Are BCAAs Safe for Women?
There is no evidence to date to suggest that BCAA supplementation is better for men or vice versa. If you’re nursing, however, consider consulting with your physician before including BCAAs in your nutritional plan, just in case.
RECOVERY SUPPLEMENTS TIPS
Taking recovery supplements won’t miraculously promote mind-blowing gains by itself – not if the other half of your training routine consists of poor diet choices, lack of sleep, and unbalanced alcohol intake – just to name a few. Rest and recovery are crucial parts of any training program – and some athletes would argue that it’s even more important than the training itself. Simply speaking, recovery is an essential step if you want progress to be made. The following three tips will enhance the effects of any recovery supplement product and will bring you closer to your training goals than ever before.
The process of recovery has to be meticulously planned and perfectly executed if you want to see results fast. In addition, it’s important to remember that working out breaks your body down, uses all of your energy reserves, and causes a fatigue onset the day after. That’s why a proper recovery plan is a must.
Avoiding proper recovery can lead to what is known as ‘overreaching’ or ‘overtraining’ syndrome. In fact, if the training is too frequent and too intense – it is most likely that exhaustion will occur. This exhaustion can lead to lots of physiological and mental changes that will negatively impact your workout routine.

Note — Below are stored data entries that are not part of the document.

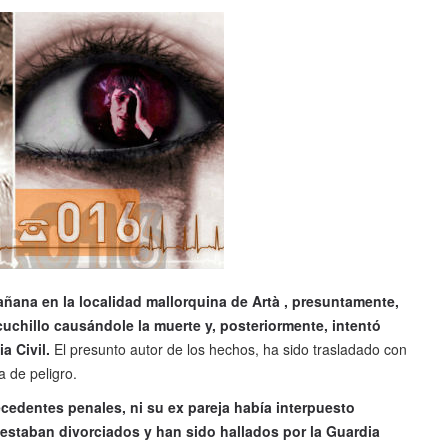
añana en la localidad mallorquina de Artà , presuntamente,
uchillo causándole la muerte y, posteriormente, intentó
a Civil.
El presunto autor de los hechos, ha sido trasladado con
 de peligro.
cedentes penales, ni su ex pareja había interpuesto
estaban divorciados y han sido hallados por la Guardia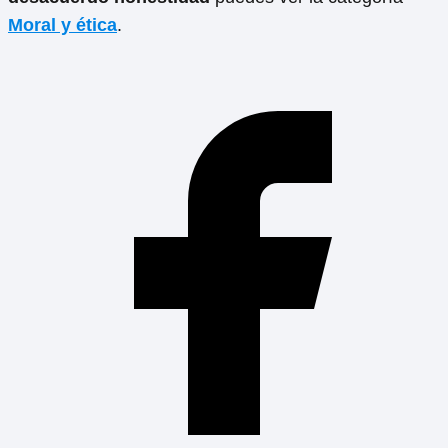
Moral y ética
.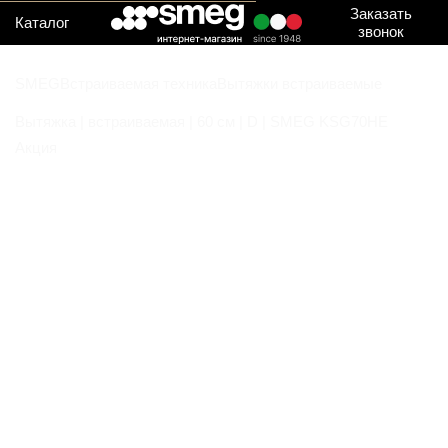
Заказать
Каталог
звонок
SMEG
Встраиваемая техника
Вытяжки встраиваемые
Вытяжка | встраиваемая | 60 см | D | SMEG KSG70HE
Акция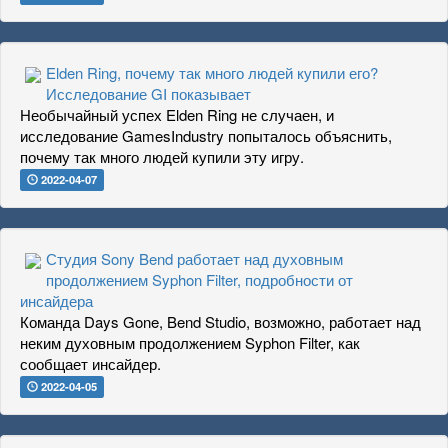
Elden Ring, почему так много людей купили его?
Исследование GI показывает
Необычайный успех Elden Ring не случаен, и
исследование GamesIndustry попыталось объяснить,
почему так много людей купили эту игру.
2022-04-07
Студия Sony Bend работает над духовным
продолжением Syphon Filter, подробности от
инсайдера
Команда Days Gone, Bend Studio, возможно, работает над
неким духовным продолжением Syphon Filter, как
сообщает инсайдер.
2022-04-05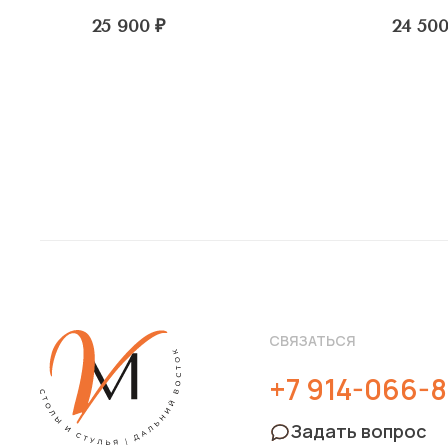
25 900
₽
24 50
СВЯЗАТЬСЯ
+7 914-066-8
Задать вопрос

Tip 1: Include a recovery week every third-fifth week into your training. Perform with half the intensity and with lessened resistance. Meanwhile, take your recovery product as planned, and leave the building feeling energized and full of vigor.
Integrate Recovery Time Between Workouts
Athletes are also facing a symptom called ‘delayed onset muscle soreness’, or ‘DOMS’ for short, after a workout. Some beginners are even going so far as to base their progress on the intensity of DOMS during, and especially after, their exercises. This is a definite no-go, since DOMS isn’t really a reliable metric to track your progress in the long run.
Generally speaking, delayed onset muscle soreness manifests in the form of muscle soreness, decreased flexibility, reduced motion in the extremities, and a feeling of general stiffness. Going to the gym immediately after DOMS kicks in leaves an open door for potential injury and other serious physiological and mechanical problems.
Tip 2: Rest at least 24-72 hours between strenuous workout sessions that involve the same groups of muscles. Submaximal training sessions require less rest as opposed to intense workouts.
Get Sufficient Amounts of Quality Sleep
Sleep is so underused and underappreciated that it is slowly turning into a worldwide epidemic. The lack of sleep can trigger lots of unwanted symptoms, including reduced tolerance to training, lack of motivation and focus, and feelings of general fatigue – just to name a few. While you sleep, anabolic processes thrive and catabolic processes in the body decrease by a significant margin. Lack of proper shut-eye can disrupt the anabolic (muscle-building) processes to a greater extent – leading to all sorts of bad things for your health and well-being.
Tip 3: Get rid of smartphones, notebooks, or anything that emits a blue light after 8:00 PM. Go to bed at the same time each night and try to get at least 8 hours of quality sleep. If needed, take a nap during the day, but limit your napping time to 30 minutes maximum. Opt for a recovery supplement that best fits your needs to improve the quality and quantity of your sleep patterns.
Including these tips into your daily habits can maximise the impact of recovery supplements by as much as 15-20%. And given how important the recovery process turns out to be – grabbing a decent recovery supplement is an absolute no-brainer.